Are Expensive Skincare Products Really Better For You?

You’ve seen the commercials or posters and have probably been amazed at the before and after shots of women who transformed their faces with certain skincare products. Deep crevasses on the face magically change to light laugh lines that only add beautiful character. Pigment problems transform as if hit with a powerful eraser. These almost miraculous changes in skin draw us in – we want those kinds of results. The question that remains, though, is how much do we have to pay for results like that?

Price and Popularity

We know the game. Expensive things get attention. In turn, their popularity allows them to become more expensive. So from cars to homes to the cream we gently rub below our eyes at night, price and popularity can make us feel as if spending more gets us more.

Author Nadine Haobsh of the book Beauty Confidential reminds us that there is no overwhelming correlation between price and quality. In her years of experience in the industry, she has found that those miraculous products are just often in the running for the popularity contest – not necessarily in the proven results category.

Buying expensive toners, cleansers, and moisturizers can cost double, triple, or even ten-fold the prices of other products. But what are you paying for on these popular items?

  • The name. There is prestige associated with brand names, and no matter how much we want to deny it, simply having a popular name attached to the product is alluring.
  • The marketing campaign. The skincare industry alone in 2016 topped $120 billion. A fair portion of this money goes towards advertising, and consumers pay for that upfront when they buy products with extensive campaigns behind the names.
  • The fun but maybe not functional packaging. Just like with fancy cars, the look may draw us in, but the look might have little to do with actually getting us where we want to go. As part of the marketing push, packaging drives prices upwards.
  • The space on the shelf. Those popular (and expensive) brands get premium space on the shelf at your local beauty counter. Third-party retailers profit when they can sell expensive products, so they aren’t going to hide them on the bottom or put them out of reach on the top shelves.

Paying for Quality

So in a world where price and popularity drive much of the skincare market, how can you pay for quality – and not the business behind the ingredients? It starts by reading labels and becoming a savvy consumer.

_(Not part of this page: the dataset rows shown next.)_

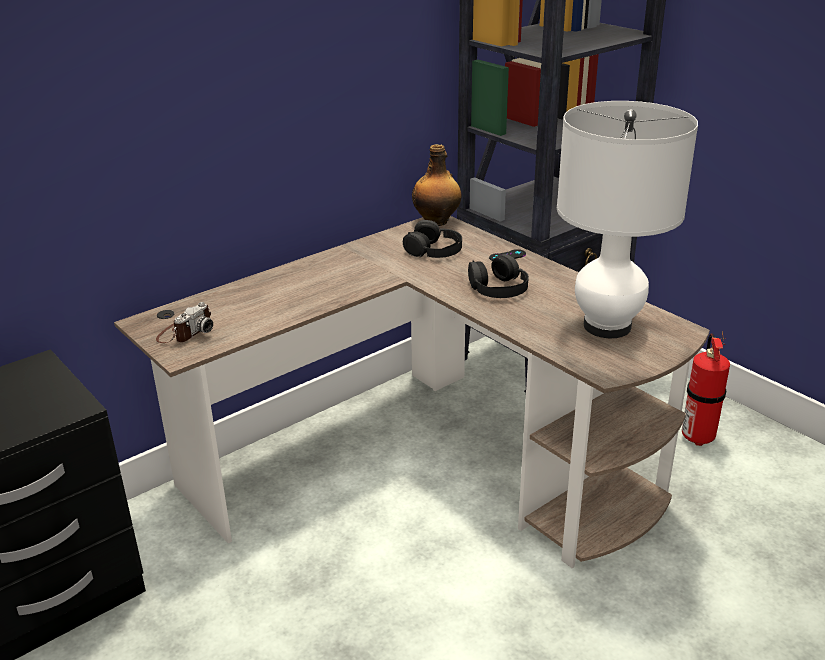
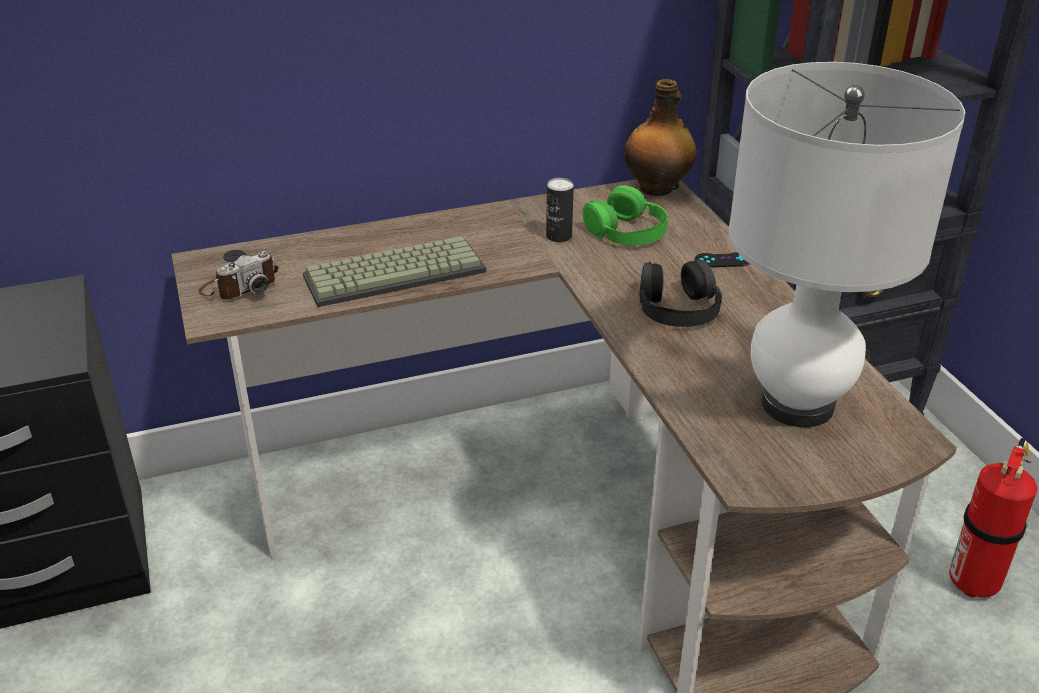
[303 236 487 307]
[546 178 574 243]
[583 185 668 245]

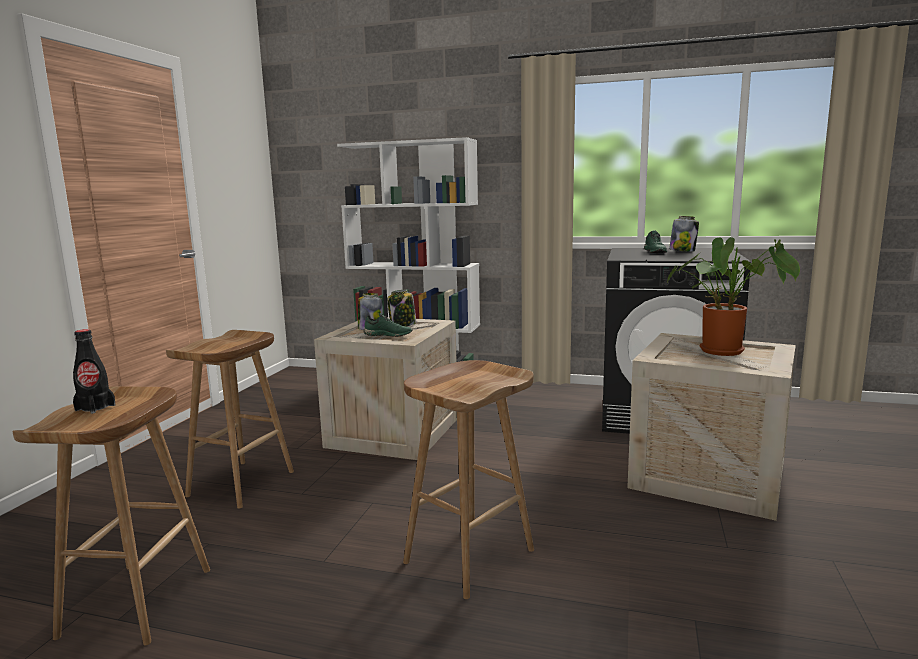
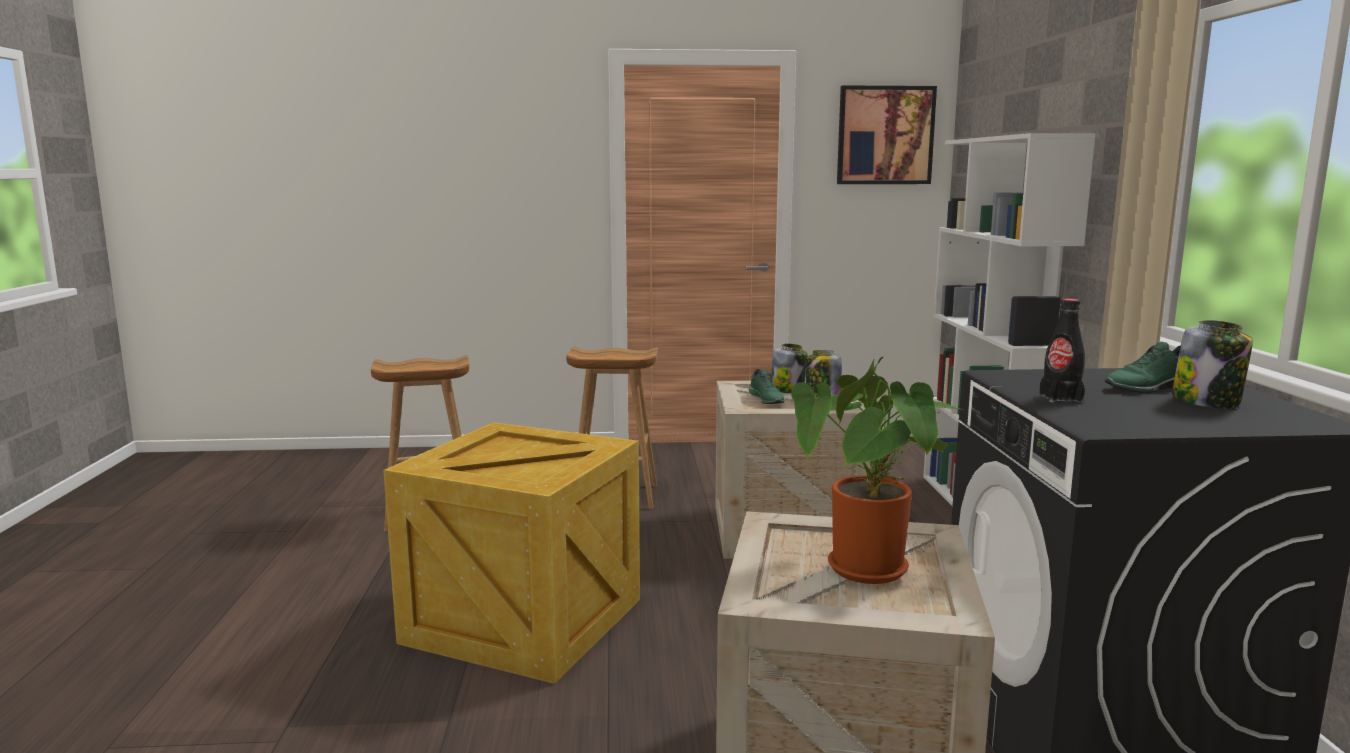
[837 85 937 184]
[1039 298 1085 403]
[383 422 640 684]

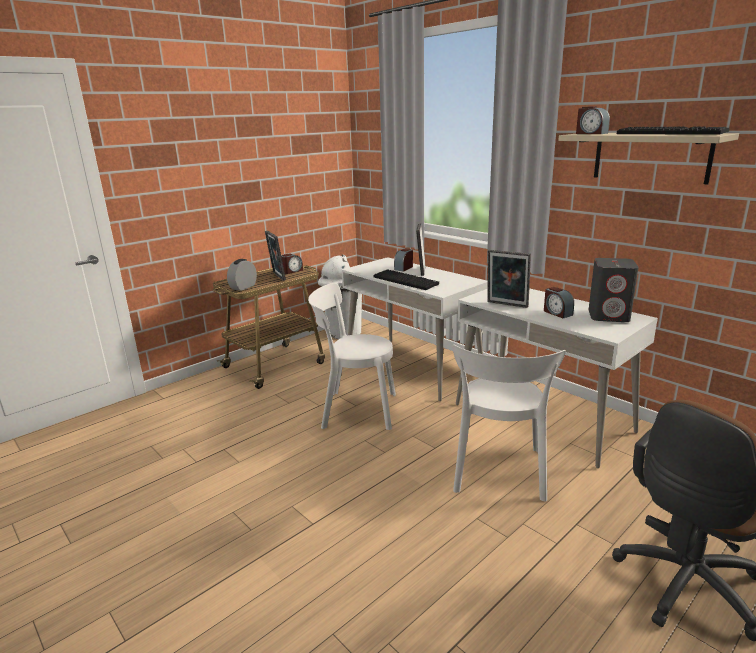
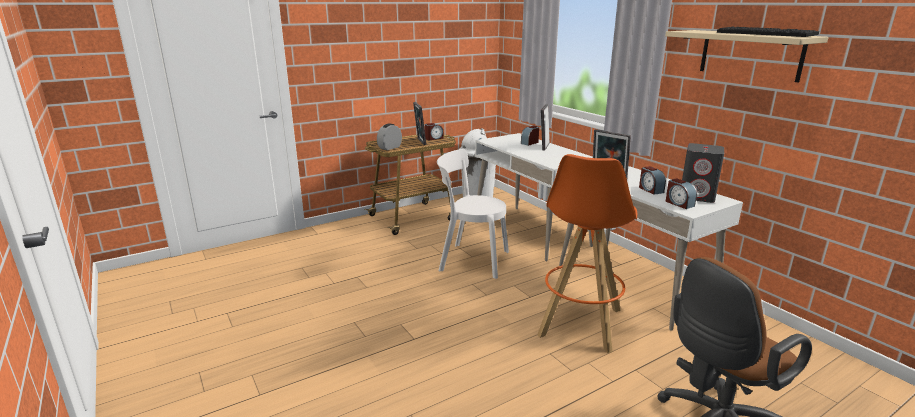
[373 269 439 290] (first image)
[666 178 697 209]
[537 154 637 353]

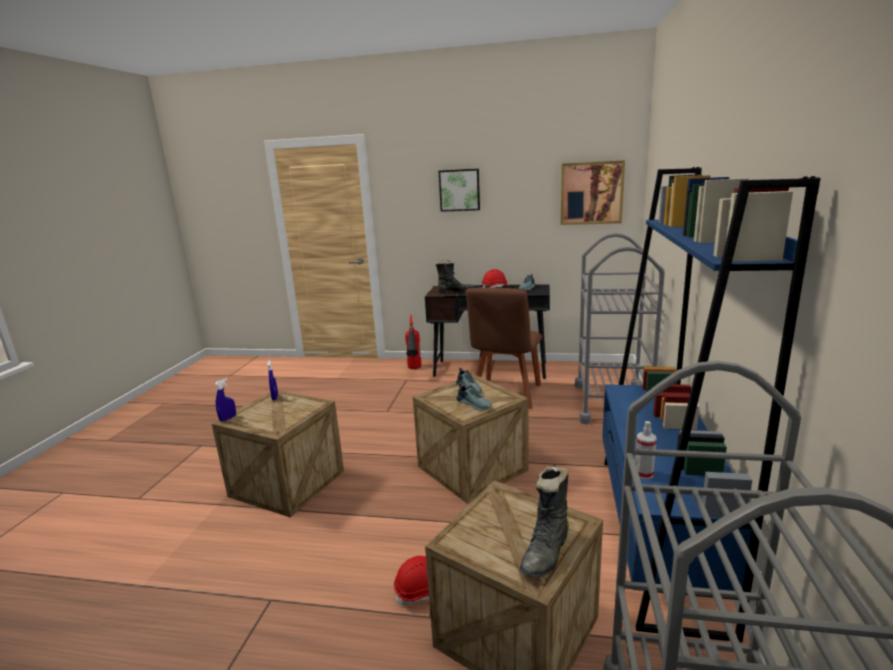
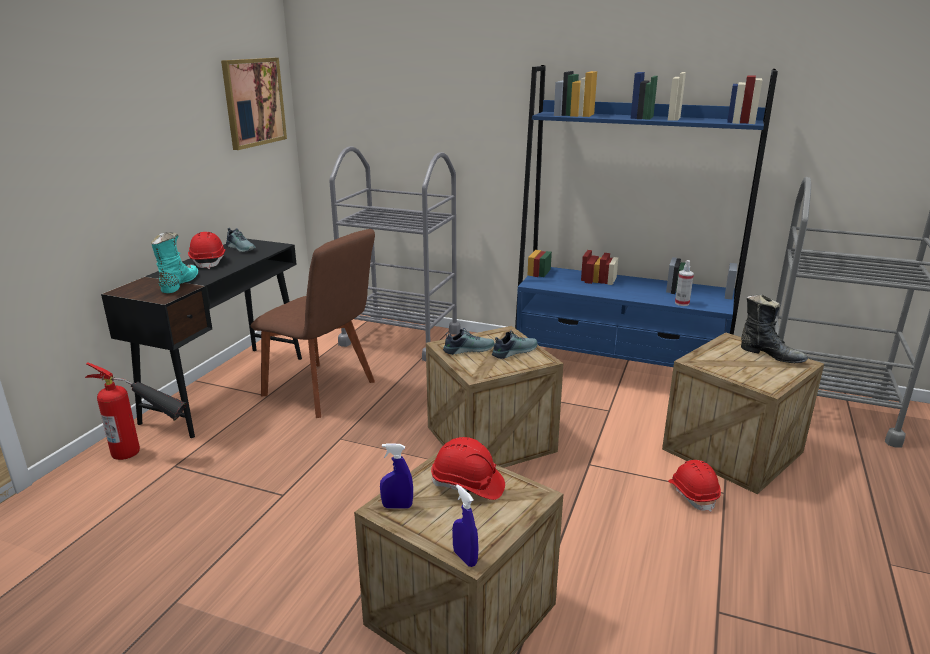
[439 169 480 212] (first image)
[431 437 505 500]
[151 232 198 293]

  • Read the labels of those pricey products. What goes into those tiny bottles and jars?
  • Compare labels. Grab other products that claim to provide the same results, but do not require you to hand over the equivalent of a car payment. What are they missing? Chances are, not much when compared to the more expensive alternatives.
  • Learn to decipher ingredients. Ingredients are listed by concentration, but anything below 1% can appear in any order. Ingredients can also appear as different names, adding to the consumer confusion. Vitamin A, for example, can appear in a list as retinol or retinal, or even retinyl palmitate.
  • Look for products that want to share what makes them so great – things like natural or mineral-based ingredients – instead of those manufacturers that want to hide behind phrases such as secret formula.

The real distinctions consumers need to make when selecting skincare products are those that recognize that value does not mean poor quality, and valuable does not have to cost a fortune. When we go through our nightly moisturizing routine, what we want to do is give our skin quality care. We don’t have to compete in the skincare popularity contest to do this.